A NATO spokesman confirmed Thursday that a military working dog went missing in Afghanistan in December, lending some credence to a Taliban claim that it had captured a NATO dog and weapons just before Christmas.
“We can confirm that a military working dog went missing following an ISAF mission in December, 2013,” Army Lt. Col. Will Griffin wrote in an email to Stars and Stripes. “It is ISAF policy to defer identification to the appropriate national authorities.”
A purported Taliban video that surfaced this week features five bearded men and one very nervous-looking dog outfitted with a fancy harness similar to those worn by canines that accompany U.S. Special Forces.
Griffin said he cannot confirm the video’s authenticity.
It’s impossible to tell from the tape whether the scared animal is an actual military working dog or just made up to look like one, though the video goes on to provide more evidence to back the Taliban’s claims.
The video’s star, a man in a shalwar khameez, shows off what looks to be a broken U.S. military assault rifle, possibly an M4 or M14, and a tricked-out M4 with some high-tech sights and other gear, all of which point to — but do not prove — U.S. origins. He also pulls out some grenades that look like the standard M67 models carried by American ground pounders.

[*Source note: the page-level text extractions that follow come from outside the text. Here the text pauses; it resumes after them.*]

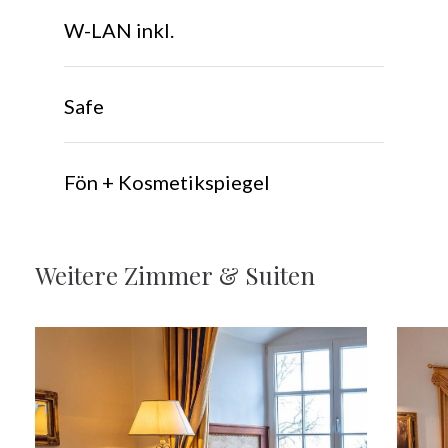
W-LAN inkl.
Safe
Fön + Kosmetikspiegel
Weitere
Zimmer
&
Suiten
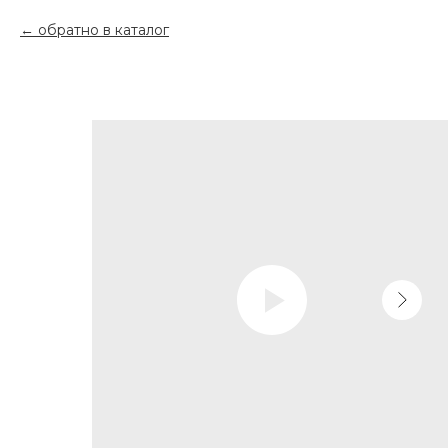
обратно в каталог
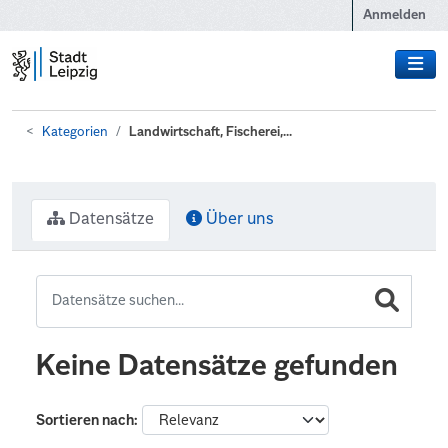
Zum Hauptinhalt wechseln
Anmelden
Kategorien
Landwirtschaft, Fischerei,...
Datensätze
Über uns
Keine Datensätze gefunden
Sortieren nach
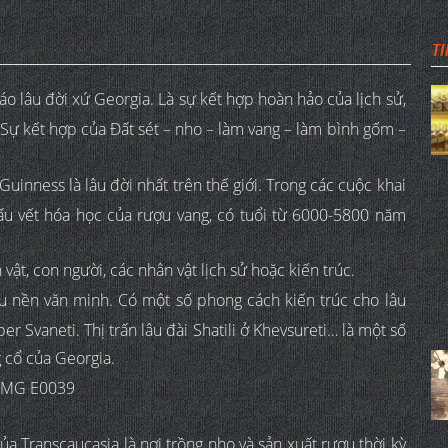
TI
 lâu đời xứ Georgia. Là sự kết hợp hoàn hảo của lịch sử,
t. Sự kết hợp của Đất sét – nho – làm vang – làm bình gốm –
inness là lâu đời nhất trên thế giới. Trong các cuộc khai
dấu vết hóa học của rượu vang, có tuổi từ 6000-5800 năm
ật, con người, các nhân vật lịch sử hoặc kiến trúc.
u nền văn minh. Có một số phong cách kiến trúc cho lâu
r Svaneti. Thị trấn lâu đài Shatili ở Khevsureti… là một số
g cổ của Georgia.
 Transcaucasia là nơi trồng nho và sản xuất rượu thời kỳ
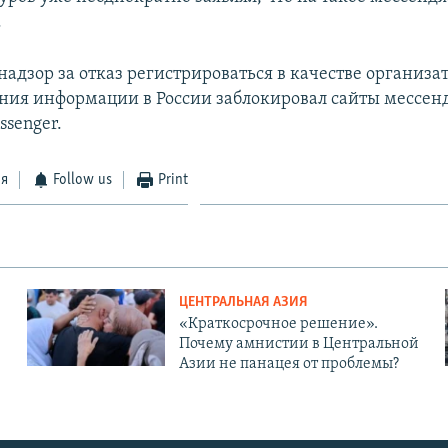
.
адзор за отказ регистрироваться в качестве организа
ния информации в России заблокировал сайты мессенд
ssenger.
ся
Follow us
Print
ЦЕНТРАЛЬНАЯ АЗИЯ
«Краткосрочное решение».
Почему амнистии в Центральной
Азии не панацея от проблемы?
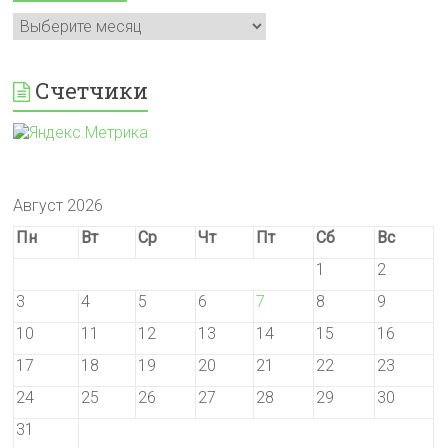
Архивы
Счетчики
Август 2026
Пн
Вт
Ср
Чт
Пт
Сб
Вс
1
2
3
4
5
6
7
8
9
10
11
12
13
14
15
16
17
18
19
20
21
22
23
24
25
26
27
28
29
30
31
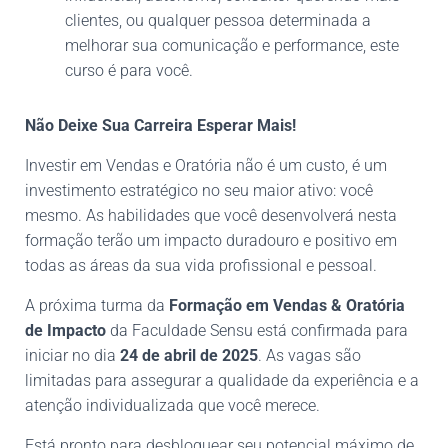
clientes, ou qualquer pessoa determinada a
melhorar sua comunicação e performance, este
curso é para você.
Não Deixe Sua Carreira Esperar Mais!
Investir em Vendas e Oratória não é um custo, é um
investimento estratégico no seu maior ativo: você
mesmo. As habilidades que você desenvolverá nesta
formação terão um impacto duradouro e positivo em
todas as áreas da sua vida profissional e pessoal.
A próxima turma da
Formação em Vendas & Oratória
de Impacto
da Faculdade Sensu está confirmada para
iniciar no dia
24 de abril de 2025
. As vagas são
limitadas para assegurar a qualidade da experiência e a
atenção individualizada que você merece.
Está pronto para desbloquear seu potencial máximo de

Interestingly, both of the assault rifles look to be fitted with suppressors, devices that reduce the noise and flash of firing. Those devices aren’t common among conventional forces, but are used by some American Special Forces and snipers.
According to the Taliban, they captured the dog and weapons when NATO forces attacked their compound in Alingar district in late December 2013. A Dec. 23 news release from the Taliban noted that they had capture weapons, but there was no mention of a dog until an updated version of the release was posted with the video.